Op 30 mei 1963 vertrekt hij van Indonesië naar Europa om deel te nemen aan de Pausverkiezing. Omdat hij niet mag vliegen met zijn hartklachten gaat hij per boot, de Galileo Galilei, naar Rome.
Na in Rome wat gerust te hebben volgde hij er het Concilie en nam deel aan de pauskeuze van Paus Paulus VI die Paus Johannes XXIII opvolgde.
Verzorging in Steyl
Na Rome reisde hij door naar Nederland. Van 29 juni tot 5 juli 1963 verbleef hij in het Canisius ziekenhuis in Nijmegen voor onderzoek en observatie. Na een week kwam hij op 5 juli naar Steyl bij de Zusters van de Goddelijke Voorzienigheid, om zoals zijn secretaris Dr.J.Harsasusanta het uitdrukte, in een rustig klooster eens echt goed uit te rusten. In Indonesië had hij vaak contact met de vestigingen van de orde op Java en daarom was zijn keuze op deze orde gevallen. Hij kwam dus met zijn secretaris naar het Moederhuis van de zusters in Steyl.
De vroegere ziekenafdeling “Sint Anna” werd voor deze hoge gasten ingericht en geheel tot hun beschikking gesteld. Zuster Concordia kreeg de zorg voor deze afdeling toebedeeld. De Mgr. was wel veel bezig met zijn papieren want hij hoopte ook de 2e zitting van het Concilie te kunnen meemaken.
Op zaterdag 13 juli gaat hij nog naar Uden voor een reünie waar hij ook nog een toespraak hield in de aula van de Kruisheren voor zijn oud-studiegenoten.
Toespraak in Uden
Dokter Ton Hillebrand
In de nacht van 20 juli werd de Mgr. plotseling wakker en voelde hij zich erg moe. Morgens in alle vroegte werd dokter Hillebrand ontboden, die de Mgr. een injectie gaf. Dokter Hillebrand was internist en Geneesheer-Directeur van het ziekenhuis in Tegelen dat onder leiding stond van de zusters. Na de injectie voelde de Mgr. zich veel beter.

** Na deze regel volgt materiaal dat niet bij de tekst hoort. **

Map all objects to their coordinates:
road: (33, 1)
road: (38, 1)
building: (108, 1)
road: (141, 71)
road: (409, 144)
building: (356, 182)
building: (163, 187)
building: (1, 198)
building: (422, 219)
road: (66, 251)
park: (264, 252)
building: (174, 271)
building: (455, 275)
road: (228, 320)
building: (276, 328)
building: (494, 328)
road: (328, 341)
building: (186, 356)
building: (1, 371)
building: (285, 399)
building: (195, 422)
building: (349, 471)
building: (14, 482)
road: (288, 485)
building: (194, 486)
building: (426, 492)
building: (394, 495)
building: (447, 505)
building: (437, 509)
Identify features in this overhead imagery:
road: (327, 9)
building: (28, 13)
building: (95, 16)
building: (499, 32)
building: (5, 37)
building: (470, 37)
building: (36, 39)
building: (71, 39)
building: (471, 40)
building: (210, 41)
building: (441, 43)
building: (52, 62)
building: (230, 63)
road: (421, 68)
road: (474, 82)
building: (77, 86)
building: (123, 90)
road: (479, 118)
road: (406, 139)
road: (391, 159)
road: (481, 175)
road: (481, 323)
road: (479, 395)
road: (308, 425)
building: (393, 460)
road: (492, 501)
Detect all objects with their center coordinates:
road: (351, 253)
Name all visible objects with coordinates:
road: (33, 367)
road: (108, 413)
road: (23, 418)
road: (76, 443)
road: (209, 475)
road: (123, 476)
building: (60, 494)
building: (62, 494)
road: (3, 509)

Op maandag 22 juli, om 20.20 uur, toen hij een weinig gedronken had, liet hij zich plotseling in de handen van secretaris vallen. Met hulp van een andere Indonesische priester die aanwezig was, werd hij in bed gelegd en diende men hem het H. Oliesel toe. Gedurende de bediening gaf de Mgr. de geest.
Overlijden in Steyl
Hij werd opgebaard in de gang bij de kapel van het klooster waar nog enkele foto’s werden gemaakt die naar zijn familie en president Soekarno werden gestuurd. De foto’s verschenen ook in diverse kranten. Van hieruit werd hij overgebracht naar een der rouwkamers van het ziekenhuis van de zusters in Tegelen, waar velen hem de laatste hulde kwamen brengen. Het is een komen en gaan van vooraanstaande geestelijke en wereldse leiders. Op 24 juli 1963 verschijnt er een rouwadvertentie in de Volkskrant namens het Aartsbisdom Semarang.

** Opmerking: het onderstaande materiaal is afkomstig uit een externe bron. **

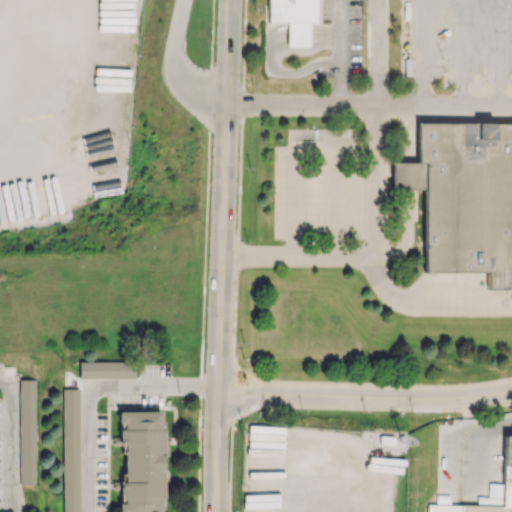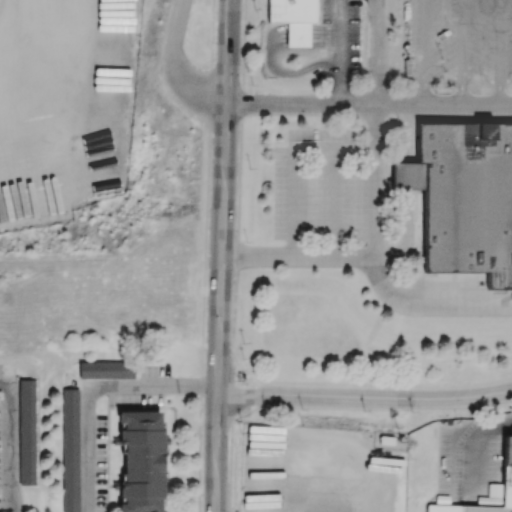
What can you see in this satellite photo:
road: (155, 8)
building: (292, 18)
road: (339, 51)
road: (377, 51)
road: (421, 51)
road: (369, 103)
road: (297, 162)
building: (463, 196)
building: (464, 199)
road: (335, 202)
road: (372, 251)
road: (222, 255)
road: (427, 302)
building: (106, 369)
road: (93, 388)
road: (365, 397)
building: (27, 431)
road: (5, 448)
building: (69, 450)
road: (469, 452)
building: (141, 461)
building: (488, 487)
road: (327, 507)
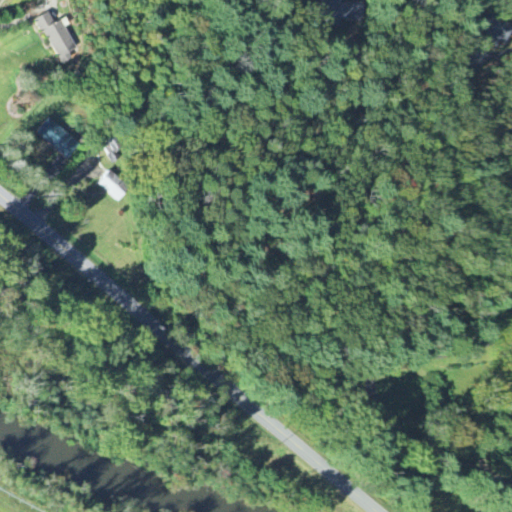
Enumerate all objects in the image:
building: (53, 40)
road: (497, 54)
building: (55, 139)
building: (111, 186)
road: (511, 339)
road: (186, 353)
road: (437, 460)
river: (104, 476)
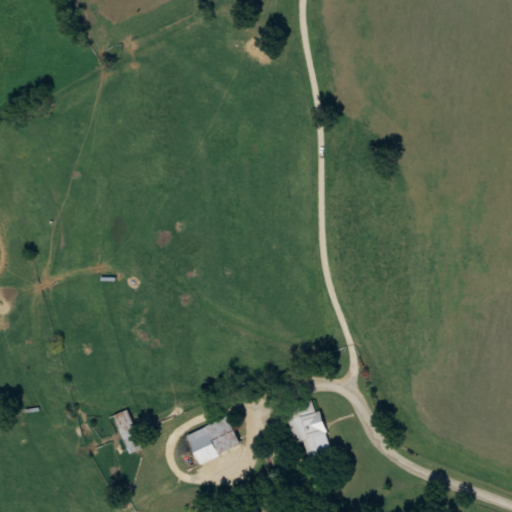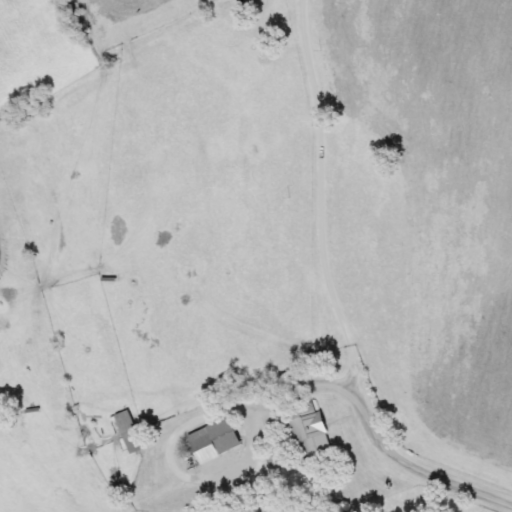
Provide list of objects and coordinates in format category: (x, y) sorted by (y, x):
building: (129, 430)
building: (129, 430)
building: (309, 430)
building: (215, 439)
building: (215, 439)
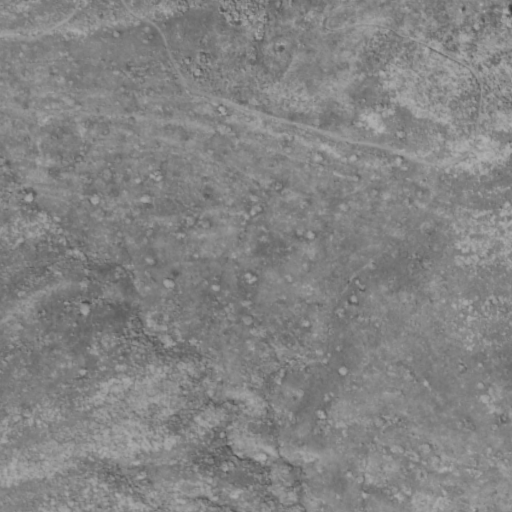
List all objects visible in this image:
road: (350, 141)
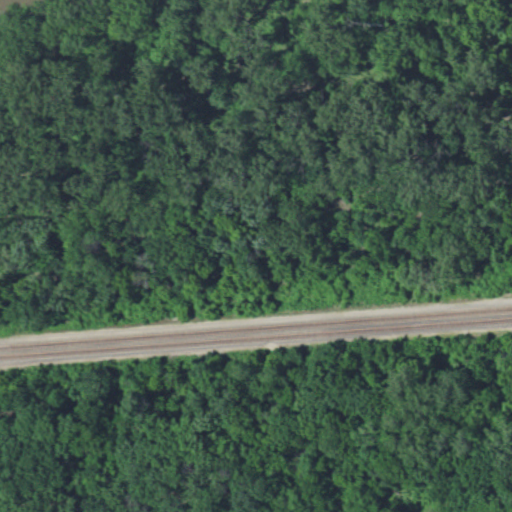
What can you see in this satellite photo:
railway: (256, 317)
railway: (256, 326)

Nationale held in Indonesië
De katholieke leiders wilden hem hier begraven maar zijn familie en Soekarno wilden niet dat hij in Nederland begraven zou worden. Al op 26 juli 1963 verklaart hij Mgr. Soegijapranata tot een nationale held (Presidentieel Besluit No.152/1963). Hij was een “Pahlawan Indonesia, Putera Negara. Indonesische held, zoon van de Staat”. Hij moet zo snel mogelijk overgebracht worden naar Indonesië om daar op een van de Indonesische erevelden, in Indonesische bodem, begraven te worden.
In de loop van vrijdag 26 juli 1963 werd zijn lichaam overgebracht naar Schiphol waar hij werd opgebaard in de rouwkapel op Schiphol. Hij lag daar opgebaard in een speciaal hiervoor beschikbaar gestelde kleine zaal. Deze werd als “Chapelle Ardente” ingericht. Dat is een ruimte waar voorname personen kunnen worden opgebaard.

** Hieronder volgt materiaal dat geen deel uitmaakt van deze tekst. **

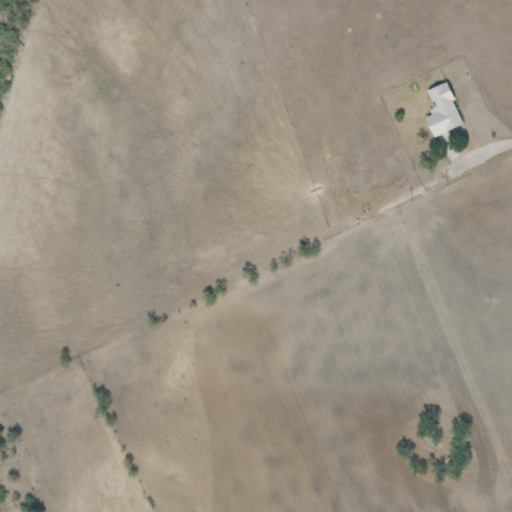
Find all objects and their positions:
building: (442, 112)
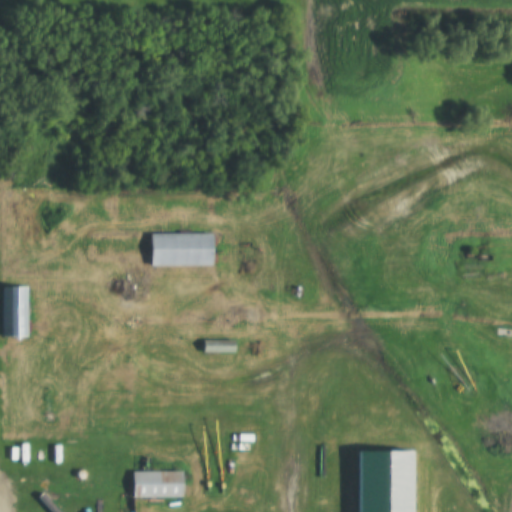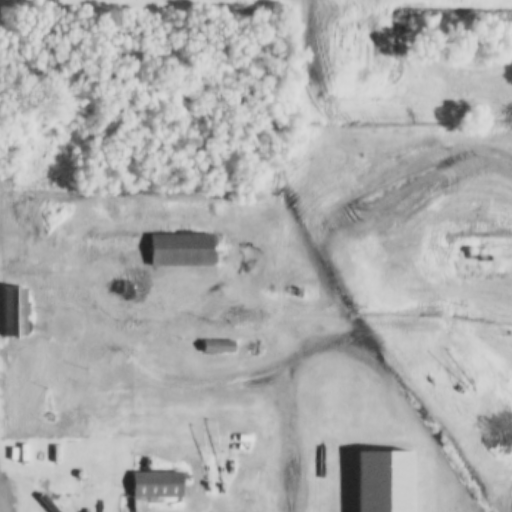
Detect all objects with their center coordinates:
building: (180, 249)
building: (13, 311)
building: (217, 345)
building: (156, 484)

Om 20.30 uur werd door de bisschop van Haarlem, Mgr. van Dodewaard, een plechtige Absoute verricht. De Absoute “De laatste aanbeveling ten afscheid”, is een ritueel aan het einde van de katholieke uitvaartliturgie waarbij de lijkbaar wordt besprenkeld met wijwater en wordt bewierookt.
De zaal was overvol. Ook Prof. Dr. L. Beel, vice-president van de Raad van State, was hierbij aanwezig. Zaterdagmorgen werd zijn lichaam, in alle stilte, overgebracht naar een gereedstaand KLM-vliegtuig dat daarna naar Djakarta vertrok. In zijn geboorteland zal Soegijapranata overeenkomstig de wens van Soekarno en de familie van de overledene worden bijgezet op het kerkhof voor de Indonesische helden, de “Taman Pahlawan” in Semarang.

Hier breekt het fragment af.